The following table gives the values of [math]\displaystyle{ {\mu }' }[/math] based on given values of [math]\displaystyle{ {{\sigma'}} }[/math] .


[math]\displaystyle{ \begin{matrix} {{\sigma' }} & \mu _{1}^{\prime } & \mu _{2}^{\prime } & {{\sigma' }} & \mu _{1}^{\prime } & \mu _{2}^{\prime } \\ 0.24 & 4.2421 & 4.3432 & 0.37 & 4.1145 & 4.4708 \\ 0.25 & 4.2115 & 4.3738 & 0.38 & 4.1152 & 4.4701 \\ 0.26 & 4.1909 & 4.3944 & 0.39 & 4.1170 & 4.4683 \\ 0.27 & 4.1748 & 4.4105 & 0.40 & 4.1200 & 4.4653 \\ 0.28 & 4.1618 & 4.4235 & 0.41 & 4.1244 & 4.4609 \\ 0.29 & 4.1509 & 4.4344 & 0.42 & 4.1302 & 4.4551 \\ 0.30 & 4.1419 & 4.4434 & 0.43 & 4.1377 & 4.4476 \\ 0.31 & 4.1343 & 4.4510 & 0.44 & 4.1472 & 4.4381 \\ 0.32 & 4.1281 & 4.4572 & 0.45 & 4.1591 & 4.4262 \\ 0.33 & 4.1231 & 4.4622 & 0.46 & 4.1742 & 4.4111 \\ 0.34 & 4.1193 & 4.4660 & 0.47 & 4.1939 & 4.3914 \\ 0.35 & 4.1166 & 4.4687 & 0.48 & 4.2221 & 4.3632 \\ 0.36 & 4.1150 & 4.4703 & {} & {} & {} \\ \end{matrix} }[/math]

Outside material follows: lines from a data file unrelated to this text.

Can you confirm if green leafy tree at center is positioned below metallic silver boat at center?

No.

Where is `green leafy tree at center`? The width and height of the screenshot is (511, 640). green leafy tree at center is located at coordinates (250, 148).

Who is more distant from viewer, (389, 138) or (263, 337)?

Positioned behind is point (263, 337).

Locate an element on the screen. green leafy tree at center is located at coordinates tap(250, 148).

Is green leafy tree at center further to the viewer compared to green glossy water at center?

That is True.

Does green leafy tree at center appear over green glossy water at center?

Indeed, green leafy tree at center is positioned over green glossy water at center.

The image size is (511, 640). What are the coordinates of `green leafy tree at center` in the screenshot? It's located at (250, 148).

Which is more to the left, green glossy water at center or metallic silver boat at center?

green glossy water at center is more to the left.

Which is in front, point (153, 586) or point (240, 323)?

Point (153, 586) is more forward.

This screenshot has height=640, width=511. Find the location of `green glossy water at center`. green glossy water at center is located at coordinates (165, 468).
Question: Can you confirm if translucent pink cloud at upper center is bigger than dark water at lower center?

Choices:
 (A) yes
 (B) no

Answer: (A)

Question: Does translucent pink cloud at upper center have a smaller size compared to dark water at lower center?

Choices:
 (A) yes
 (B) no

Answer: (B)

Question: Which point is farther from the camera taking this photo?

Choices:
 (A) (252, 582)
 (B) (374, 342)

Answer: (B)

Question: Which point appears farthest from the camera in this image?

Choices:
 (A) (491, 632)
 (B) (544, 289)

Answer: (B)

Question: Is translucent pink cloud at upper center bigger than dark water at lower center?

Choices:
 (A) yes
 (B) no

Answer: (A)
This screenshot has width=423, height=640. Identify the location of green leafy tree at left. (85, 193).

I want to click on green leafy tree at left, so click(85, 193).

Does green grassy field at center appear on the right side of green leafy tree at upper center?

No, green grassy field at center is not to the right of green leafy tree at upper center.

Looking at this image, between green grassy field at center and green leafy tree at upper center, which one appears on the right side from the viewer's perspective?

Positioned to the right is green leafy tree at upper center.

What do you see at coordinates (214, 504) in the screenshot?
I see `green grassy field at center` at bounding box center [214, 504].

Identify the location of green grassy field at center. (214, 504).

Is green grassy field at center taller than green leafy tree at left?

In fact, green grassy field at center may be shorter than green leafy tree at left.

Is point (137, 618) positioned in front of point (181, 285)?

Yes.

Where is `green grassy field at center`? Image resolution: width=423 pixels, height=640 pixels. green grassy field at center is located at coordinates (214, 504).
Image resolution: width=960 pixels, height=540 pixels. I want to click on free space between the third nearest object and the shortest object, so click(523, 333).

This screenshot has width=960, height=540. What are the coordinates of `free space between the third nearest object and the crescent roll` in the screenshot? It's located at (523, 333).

These points are represented graphically in the following contour plot:

Ldachp9ex5.gif

(Note that this plot is generated with degrees of freedom [math]\displaystyle{ k=1 }[/math] , as we are only determining bounds on one parameter. The contour plots generated in Weibull++ are done with degrees of freedom [math]\displaystyle{ k=2 }[/math] , for use in comparing both parameters simultaneously.) As can be determined from the table the lowest calculated value for [math]\displaystyle{ {\mu }' }[/math] is 4.1145, while the highest is 4.4708. These represent the two-sided 75% confidence limits on this parameter. Since solutions for the equation do not exist for values of [math]\displaystyle{ {{\sigma' }} }[/math] below 0.24 or above 0.48, these can be considered the two-sided 75% confidence limits for this parameter. In order to obtain more accurate values for the confidence limits on [math]\displaystyle{ {{\sigma'}} }[/math] , we can perform the same procedure as before, but finding the two values of [math]\displaystyle{ \sigma }[/math] that correspond with a given value of [math]\displaystyle{ {\mu }'. }[/math] Using this method, we find that the 75% confidence limits on [math]\displaystyle{ {{\sigma'}} }[/math] are 0.23405 and 0.48936, which are close to the initial estimates of 0.24 and 0.48.